Hac ve umre yaparlar, Kabe'yi tavaf ederler, Hacerülesved'e dokunurlar, Safa ve Merve arasında sa'y ederler, telbiye yaparlardı.
Arafat'ta vakfe yaparlar, güneş henüz canlıyken oradan ayrılıp Müzdelife'ye gelirlerdi. Kusay, Harem bölgesini gösteren yeri işaretlemişti. Arafat'a çıkanlar Müzdelife'ye geldiklerini anlamaları için üzerinde kandil yakılırdı. Allah burayı sınır olarak bıraktı. Bu sınırlarda vakfe yapılmasını emretti.

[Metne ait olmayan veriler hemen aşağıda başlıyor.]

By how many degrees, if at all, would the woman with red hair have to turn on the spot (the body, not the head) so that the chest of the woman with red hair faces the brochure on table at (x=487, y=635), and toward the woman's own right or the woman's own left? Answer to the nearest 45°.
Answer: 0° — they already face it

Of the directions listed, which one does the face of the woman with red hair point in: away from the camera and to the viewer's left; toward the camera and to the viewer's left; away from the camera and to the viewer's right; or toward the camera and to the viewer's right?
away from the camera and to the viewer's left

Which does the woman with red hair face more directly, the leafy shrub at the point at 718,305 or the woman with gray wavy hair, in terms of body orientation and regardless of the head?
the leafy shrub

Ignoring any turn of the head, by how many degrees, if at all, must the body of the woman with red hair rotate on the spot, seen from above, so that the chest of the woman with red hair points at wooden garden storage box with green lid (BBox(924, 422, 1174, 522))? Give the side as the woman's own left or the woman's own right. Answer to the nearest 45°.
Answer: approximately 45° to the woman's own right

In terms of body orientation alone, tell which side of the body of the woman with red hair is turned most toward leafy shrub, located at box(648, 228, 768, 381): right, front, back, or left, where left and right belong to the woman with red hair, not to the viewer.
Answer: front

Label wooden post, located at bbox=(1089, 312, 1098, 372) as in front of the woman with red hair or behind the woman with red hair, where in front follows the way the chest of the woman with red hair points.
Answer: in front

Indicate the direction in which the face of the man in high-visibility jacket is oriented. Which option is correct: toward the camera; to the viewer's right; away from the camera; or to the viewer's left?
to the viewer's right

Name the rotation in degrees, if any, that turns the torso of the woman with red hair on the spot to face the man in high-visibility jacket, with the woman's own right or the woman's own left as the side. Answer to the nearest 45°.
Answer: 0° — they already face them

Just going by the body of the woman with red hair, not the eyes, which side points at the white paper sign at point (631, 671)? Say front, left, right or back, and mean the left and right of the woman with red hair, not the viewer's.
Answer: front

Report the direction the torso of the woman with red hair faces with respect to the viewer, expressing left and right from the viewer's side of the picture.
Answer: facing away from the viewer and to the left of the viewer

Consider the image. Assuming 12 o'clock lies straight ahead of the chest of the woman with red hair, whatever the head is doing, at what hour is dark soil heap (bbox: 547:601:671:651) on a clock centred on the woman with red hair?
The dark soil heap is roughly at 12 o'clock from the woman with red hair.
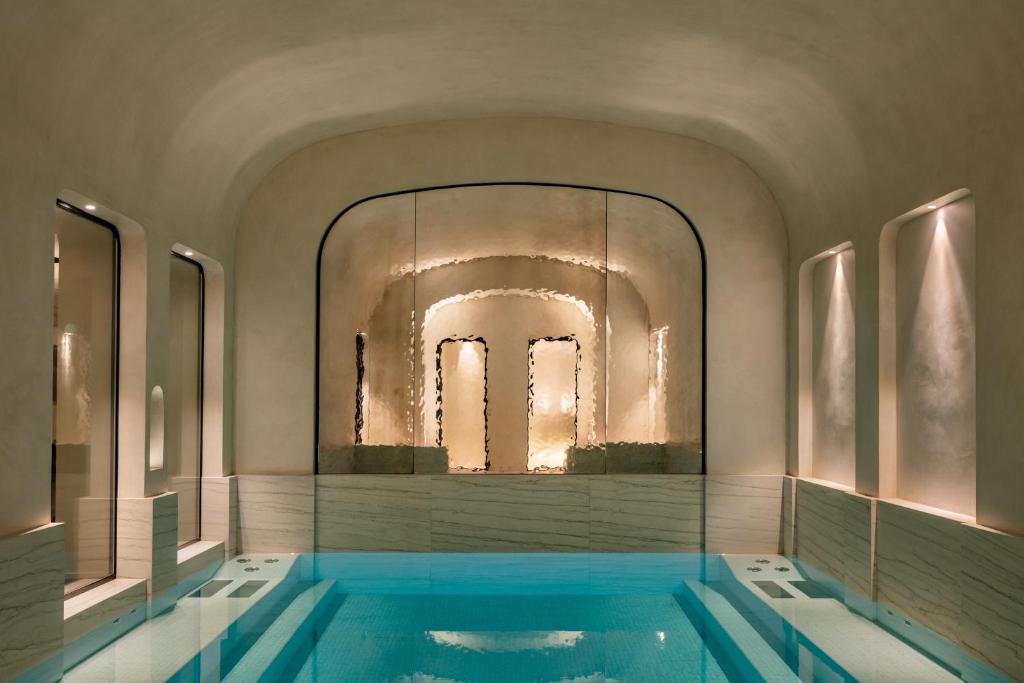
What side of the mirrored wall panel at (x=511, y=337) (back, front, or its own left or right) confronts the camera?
front

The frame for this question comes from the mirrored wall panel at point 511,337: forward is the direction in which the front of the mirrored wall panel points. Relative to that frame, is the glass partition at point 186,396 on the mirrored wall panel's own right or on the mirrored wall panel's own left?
on the mirrored wall panel's own right

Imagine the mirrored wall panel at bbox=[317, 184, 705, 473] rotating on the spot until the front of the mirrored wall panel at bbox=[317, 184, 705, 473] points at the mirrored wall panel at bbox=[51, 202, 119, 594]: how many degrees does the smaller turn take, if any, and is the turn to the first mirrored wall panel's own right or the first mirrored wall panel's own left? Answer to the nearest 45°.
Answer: approximately 45° to the first mirrored wall panel's own right

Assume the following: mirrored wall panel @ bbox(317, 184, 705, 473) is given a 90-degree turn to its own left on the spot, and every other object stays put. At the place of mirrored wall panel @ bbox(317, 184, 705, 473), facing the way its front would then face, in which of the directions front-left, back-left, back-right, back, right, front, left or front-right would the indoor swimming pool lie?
right
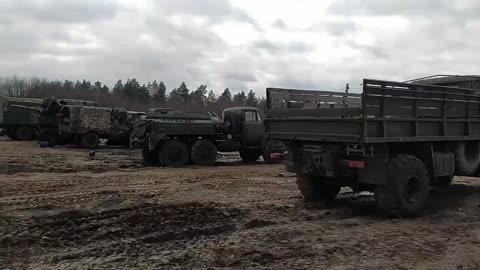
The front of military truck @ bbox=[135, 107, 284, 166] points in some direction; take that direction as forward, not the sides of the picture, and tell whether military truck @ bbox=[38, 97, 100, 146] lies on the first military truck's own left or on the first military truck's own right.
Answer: on the first military truck's own left

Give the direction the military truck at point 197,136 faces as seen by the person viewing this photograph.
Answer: facing away from the viewer and to the right of the viewer

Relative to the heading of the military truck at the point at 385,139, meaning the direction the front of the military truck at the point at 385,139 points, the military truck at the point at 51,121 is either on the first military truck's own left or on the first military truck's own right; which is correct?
on the first military truck's own left

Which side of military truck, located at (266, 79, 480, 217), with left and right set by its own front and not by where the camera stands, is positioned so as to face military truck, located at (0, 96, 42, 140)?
left

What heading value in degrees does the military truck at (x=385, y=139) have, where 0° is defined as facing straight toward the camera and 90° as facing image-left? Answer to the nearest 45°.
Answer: approximately 225°

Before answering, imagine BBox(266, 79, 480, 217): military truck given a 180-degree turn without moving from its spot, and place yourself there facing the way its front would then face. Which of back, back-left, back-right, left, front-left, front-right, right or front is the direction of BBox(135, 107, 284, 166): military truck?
right

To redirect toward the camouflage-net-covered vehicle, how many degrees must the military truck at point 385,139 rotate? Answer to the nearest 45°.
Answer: approximately 90° to its left
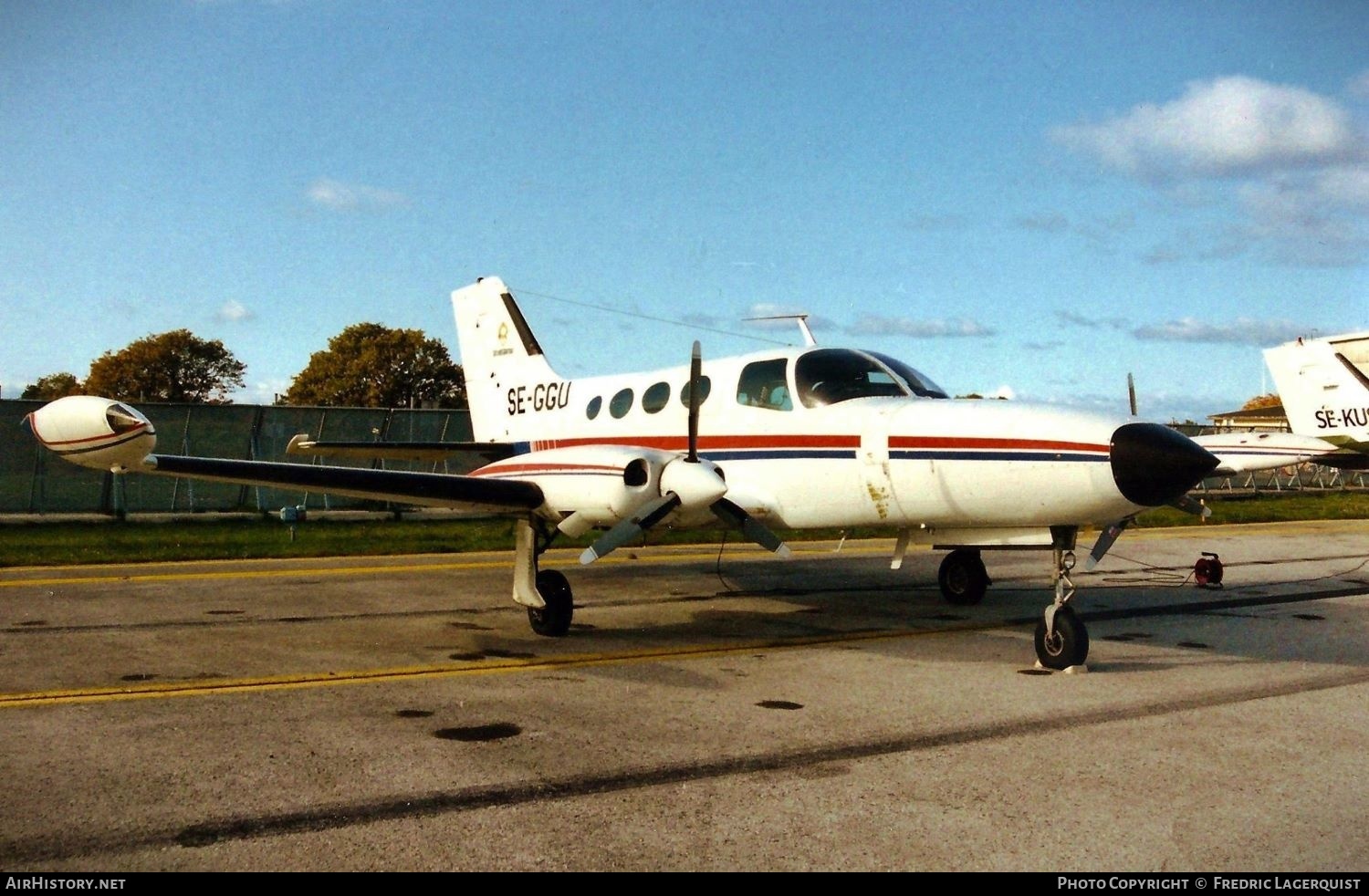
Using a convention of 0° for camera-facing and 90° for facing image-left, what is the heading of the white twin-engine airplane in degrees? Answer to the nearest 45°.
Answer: approximately 315°
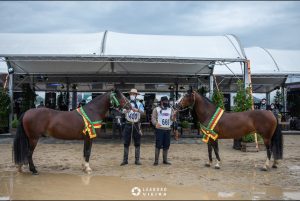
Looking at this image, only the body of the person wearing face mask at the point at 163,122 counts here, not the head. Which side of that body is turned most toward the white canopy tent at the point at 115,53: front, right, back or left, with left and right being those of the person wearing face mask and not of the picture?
back

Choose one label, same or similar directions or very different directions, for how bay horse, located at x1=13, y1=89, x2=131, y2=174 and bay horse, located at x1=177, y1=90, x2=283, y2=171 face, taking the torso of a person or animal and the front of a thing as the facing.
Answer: very different directions

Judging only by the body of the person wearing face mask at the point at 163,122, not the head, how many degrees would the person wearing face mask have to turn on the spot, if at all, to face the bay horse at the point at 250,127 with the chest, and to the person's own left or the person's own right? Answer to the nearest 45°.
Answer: approximately 90° to the person's own left

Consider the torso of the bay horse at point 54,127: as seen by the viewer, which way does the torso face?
to the viewer's right

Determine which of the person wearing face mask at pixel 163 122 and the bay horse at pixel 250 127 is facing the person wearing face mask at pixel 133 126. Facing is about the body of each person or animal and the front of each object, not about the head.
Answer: the bay horse

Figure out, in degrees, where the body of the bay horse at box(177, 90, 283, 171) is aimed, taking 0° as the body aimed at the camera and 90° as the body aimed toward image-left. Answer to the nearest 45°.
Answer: approximately 90°

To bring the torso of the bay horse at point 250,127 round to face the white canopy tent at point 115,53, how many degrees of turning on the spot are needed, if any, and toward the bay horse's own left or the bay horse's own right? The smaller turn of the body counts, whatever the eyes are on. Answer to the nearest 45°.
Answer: approximately 45° to the bay horse's own right

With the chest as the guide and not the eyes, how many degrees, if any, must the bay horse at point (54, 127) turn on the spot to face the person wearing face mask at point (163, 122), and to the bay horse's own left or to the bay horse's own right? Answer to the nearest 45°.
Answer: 0° — it already faces them

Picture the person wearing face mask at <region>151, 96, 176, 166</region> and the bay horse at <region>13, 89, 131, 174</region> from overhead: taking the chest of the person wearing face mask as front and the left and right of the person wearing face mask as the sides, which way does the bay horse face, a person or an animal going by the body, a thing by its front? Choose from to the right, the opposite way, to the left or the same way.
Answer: to the left

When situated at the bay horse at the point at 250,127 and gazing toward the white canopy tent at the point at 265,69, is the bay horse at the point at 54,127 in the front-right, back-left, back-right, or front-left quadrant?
back-left

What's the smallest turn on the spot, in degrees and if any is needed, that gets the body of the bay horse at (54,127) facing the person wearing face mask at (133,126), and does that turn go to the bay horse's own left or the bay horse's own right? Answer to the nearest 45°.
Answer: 0° — it already faces them
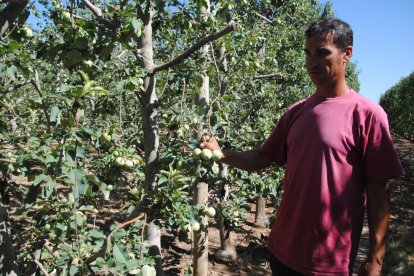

Müzdelife'de hediyeler sunarlar ve taş atarlardı. Haram aylara hürmet ederler, cenabetten dolayı yıkanırlar ve ölülerini de yıkarlar, kefenlerler, üzerine namaz kılarlardı. Cenaze bir sedyeye yatırılır, yakını ayağa kalkıp bütün iyiliklerini sayar ve kendisini överek "Allah'ın rahmeti üzerine olsun" der ve sonra defnedilirdi. Yüce Allah şöyle demiştir: "Onlar için dua et, zira senin onlara duan onlar için bir sükûnettir."